:: Data excerpts ::
• • • • •
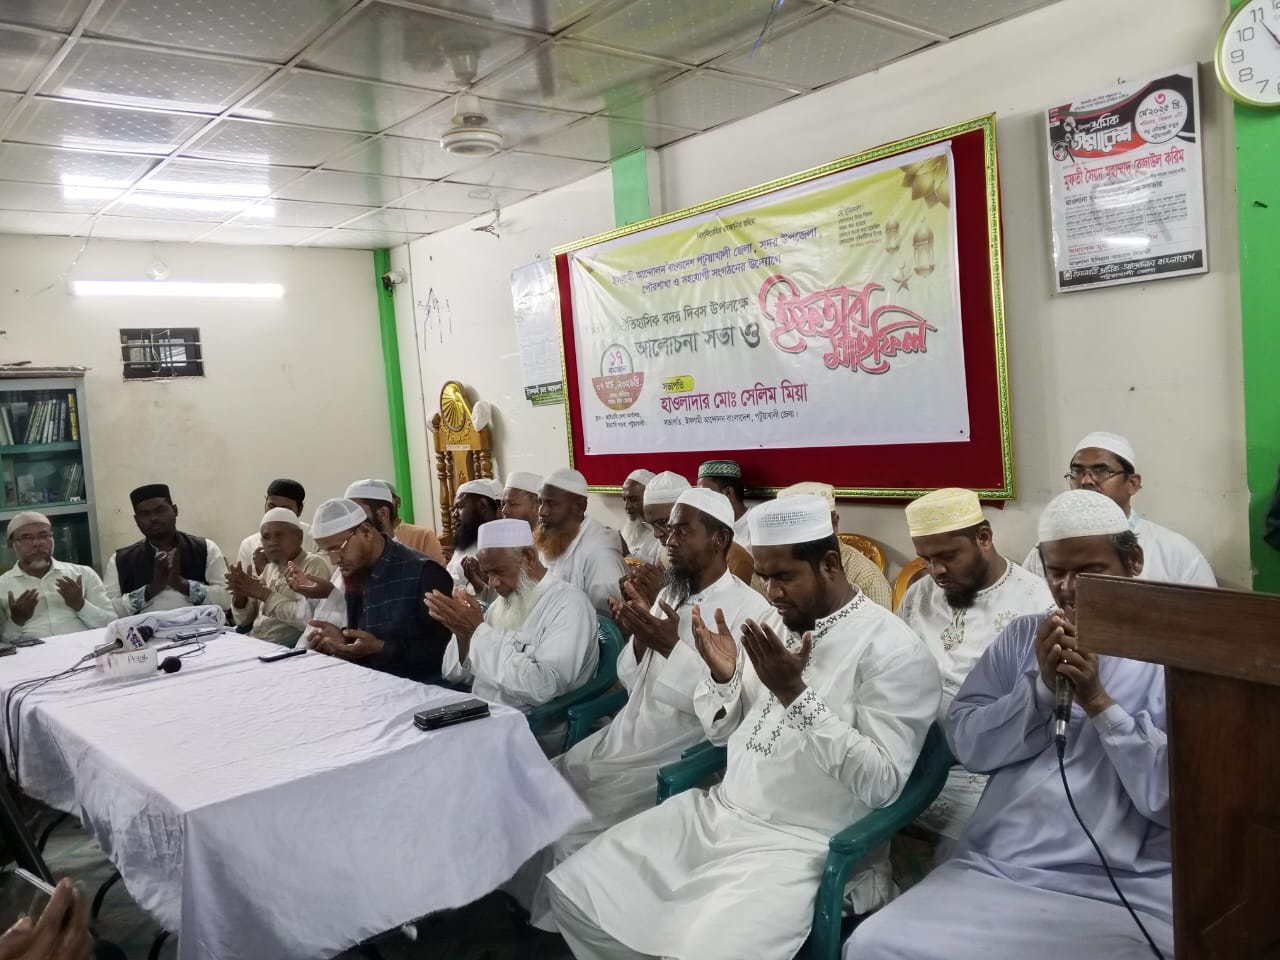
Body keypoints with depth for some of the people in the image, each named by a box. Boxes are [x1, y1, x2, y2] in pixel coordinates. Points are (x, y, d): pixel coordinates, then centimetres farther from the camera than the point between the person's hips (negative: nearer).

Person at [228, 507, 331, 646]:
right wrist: (240, 594, -4)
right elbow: (244, 620, 15)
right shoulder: (269, 568, 14)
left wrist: (265, 594, -16)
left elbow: (308, 618, -22)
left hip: (290, 648, -7)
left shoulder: (314, 565, -8)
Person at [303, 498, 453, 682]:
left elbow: (444, 647, -18)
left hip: (419, 687, -7)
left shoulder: (423, 573, -16)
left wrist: (380, 648, -22)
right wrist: (343, 639, -3)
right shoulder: (354, 576, 10)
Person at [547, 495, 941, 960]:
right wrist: (722, 676, -8)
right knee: (573, 888, -1)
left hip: (802, 844, -6)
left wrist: (795, 693, -24)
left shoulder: (895, 649, -13)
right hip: (717, 812, 7)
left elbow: (881, 784, -18)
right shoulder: (775, 623, 8)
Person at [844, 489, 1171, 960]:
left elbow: (1175, 800, -8)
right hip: (989, 870, 4)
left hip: (1119, 897, -3)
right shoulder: (1023, 635, 12)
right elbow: (966, 744, 5)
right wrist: (1041, 688, -7)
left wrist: (1098, 701, -14)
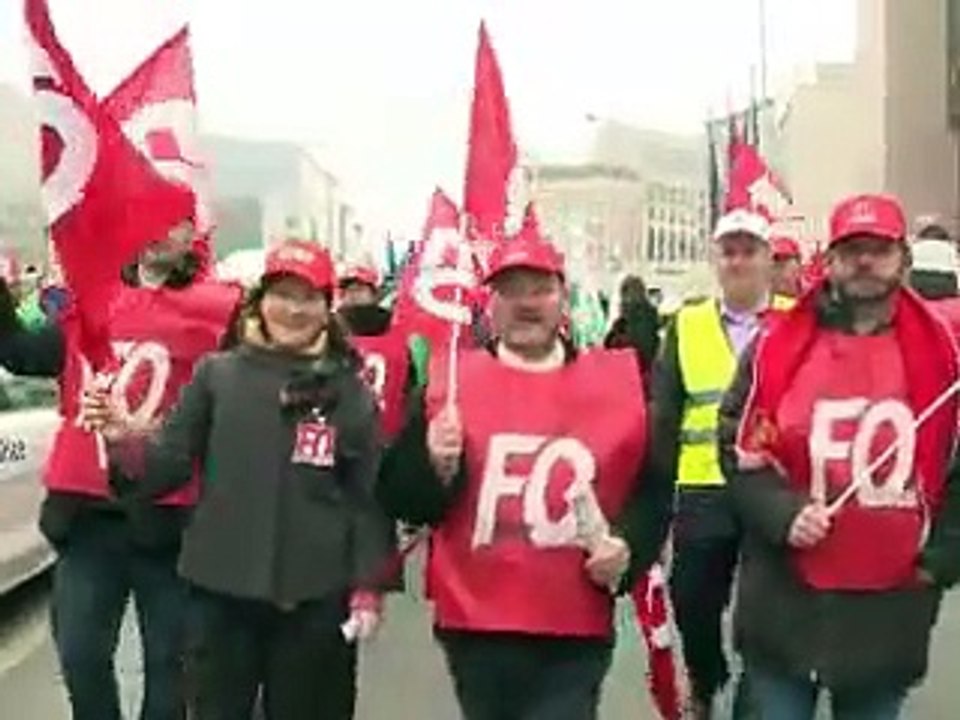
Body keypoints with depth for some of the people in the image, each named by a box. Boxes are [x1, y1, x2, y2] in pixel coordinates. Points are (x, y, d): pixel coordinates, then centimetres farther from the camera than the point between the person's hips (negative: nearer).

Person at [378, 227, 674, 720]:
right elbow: (399, 496, 2)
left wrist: (629, 547, -9)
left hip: (577, 633, -1)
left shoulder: (621, 380, 2)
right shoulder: (447, 379, 1)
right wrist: (436, 466, -18)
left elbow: (654, 488, 7)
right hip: (475, 628, 1)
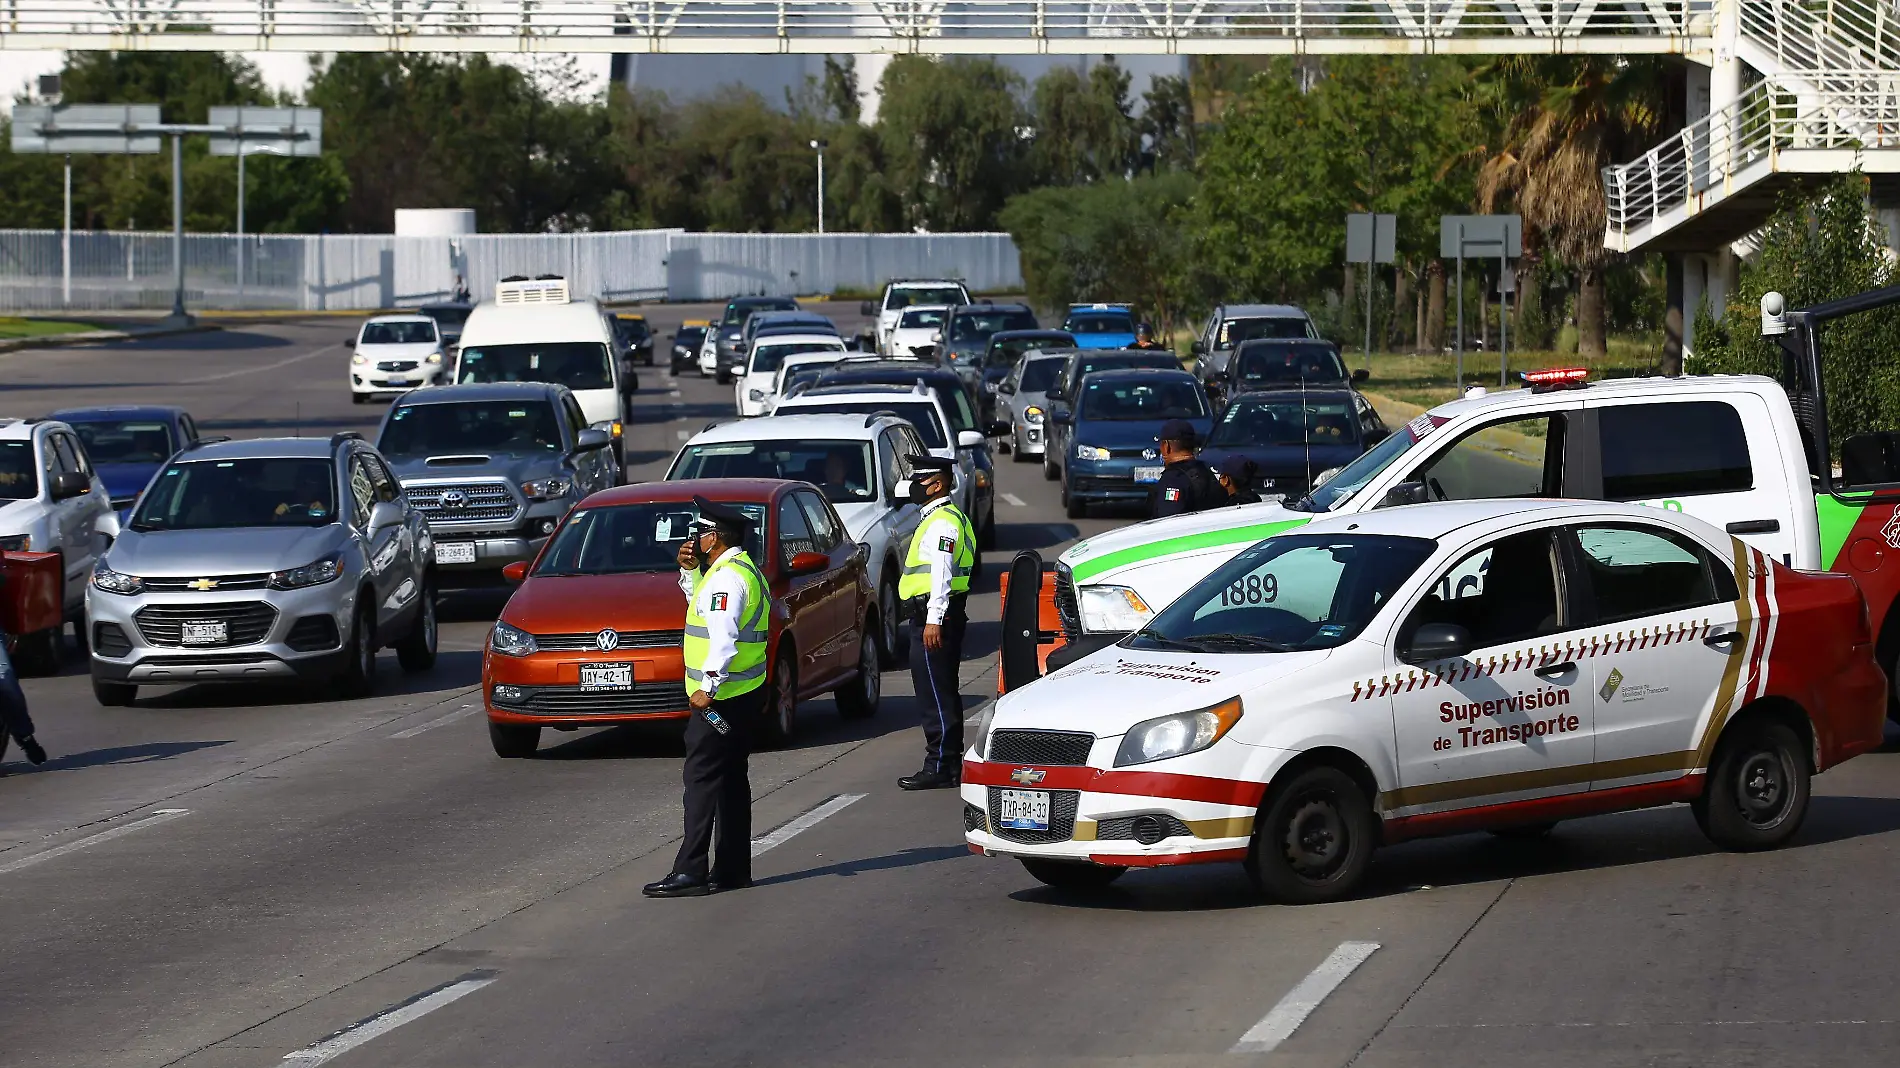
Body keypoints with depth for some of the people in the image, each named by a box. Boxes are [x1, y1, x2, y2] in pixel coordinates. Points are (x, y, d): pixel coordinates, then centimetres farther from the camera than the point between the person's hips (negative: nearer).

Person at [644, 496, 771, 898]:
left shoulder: (726, 578, -16)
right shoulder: (746, 570, 17)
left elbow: (723, 636, -27)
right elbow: (701, 604, 33)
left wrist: (707, 686, -30)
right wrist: (690, 570, 17)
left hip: (720, 696, -11)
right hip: (746, 694, 11)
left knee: (701, 778, -10)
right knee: (731, 778, 13)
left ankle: (690, 872, -13)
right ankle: (733, 869, 16)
• • • • •
:: Work to be completed ::
Copy the material above line for line, keeping every character unchanged, and leave out the pictures.

:: Response to this task ::
Body keypoints with depth for some of the people in the image, each named by a box. Boxes are [x1, y1, x2, y2] in pixel coordinates. Points are (x, y, d): pixel coordinates, then centimetres farther from the camera than the point between the person's hips (negative: nearer).

Person at [228, 507, 331, 646]:
right wrist: (240, 594, -4)
right elbow: (244, 620, 15)
right shoulder: (269, 568, 14)
left wrist: (265, 594, -16)
left elbow: (308, 618, -22)
left hip: (290, 648, -7)
left shoulder: (314, 565, -8)
Person at [303, 498, 453, 682]:
left elbow: (444, 647, -18)
left hip: (419, 687, -7)
left shoulder: (423, 573, -16)
left wrist: (380, 648, -22)
right wrist: (343, 639, -3)
right shoulder: (354, 576, 10)
Person at [547, 495, 941, 960]:
right wrist: (722, 676, -8)
right knee: (573, 888, -1)
left hip: (802, 844, -6)
left wrist: (795, 693, -24)
left shoulder: (895, 649, -13)
right hip: (717, 812, 7)
left elbow: (881, 784, -18)
right shoulder: (775, 623, 8)
Person at [844, 489, 1171, 960]:
left elbow: (1175, 800, -8)
right hip: (989, 870, 4)
left hip: (1119, 897, -3)
right shoulder: (1023, 635, 12)
right elbow: (966, 744, 5)
right wrist: (1041, 688, -7)
left wrist: (1098, 701, -14)
Body keypoints with depth for some of the people in the image, each named by a box. Boxes are [x1, y1, x2, y2] in pixel coordinates. Points are (x, y, d): pixel coordinates, then centimetres farther from the camera than the point between the person's hips (negative: nearer).

Person at [378, 227, 674, 720]:
right elbow: (399, 496, 2)
left wrist: (629, 547, -9)
left hip: (577, 633, -1)
left shoulder: (621, 380, 2)
right shoulder: (447, 379, 1)
right wrist: (436, 466, -18)
left elbow: (654, 488, 7)
right hip: (475, 628, 1)
Body keypoints with depth for some of the people in the image, each named by a box. Boxes are [x1, y1, x2, y2] in pixel coordinates. Points are (x, y, d): pixel coordinates, then centimetres farther from the camera than the point between the person's hips (negative: nearer).

Person at [644, 496, 771, 898]:
left shoulder: (726, 578, -16)
right shoulder: (746, 570, 17)
left elbow: (723, 636, -27)
right elbow: (701, 604, 33)
left wrist: (707, 686, -30)
right wrist: (690, 570, 17)
left hip: (720, 696, -11)
right hip: (746, 694, 11)
left knee: (701, 778, -10)
right knee: (731, 778, 13)
left ankle: (690, 872, -13)
right ankle: (733, 869, 16)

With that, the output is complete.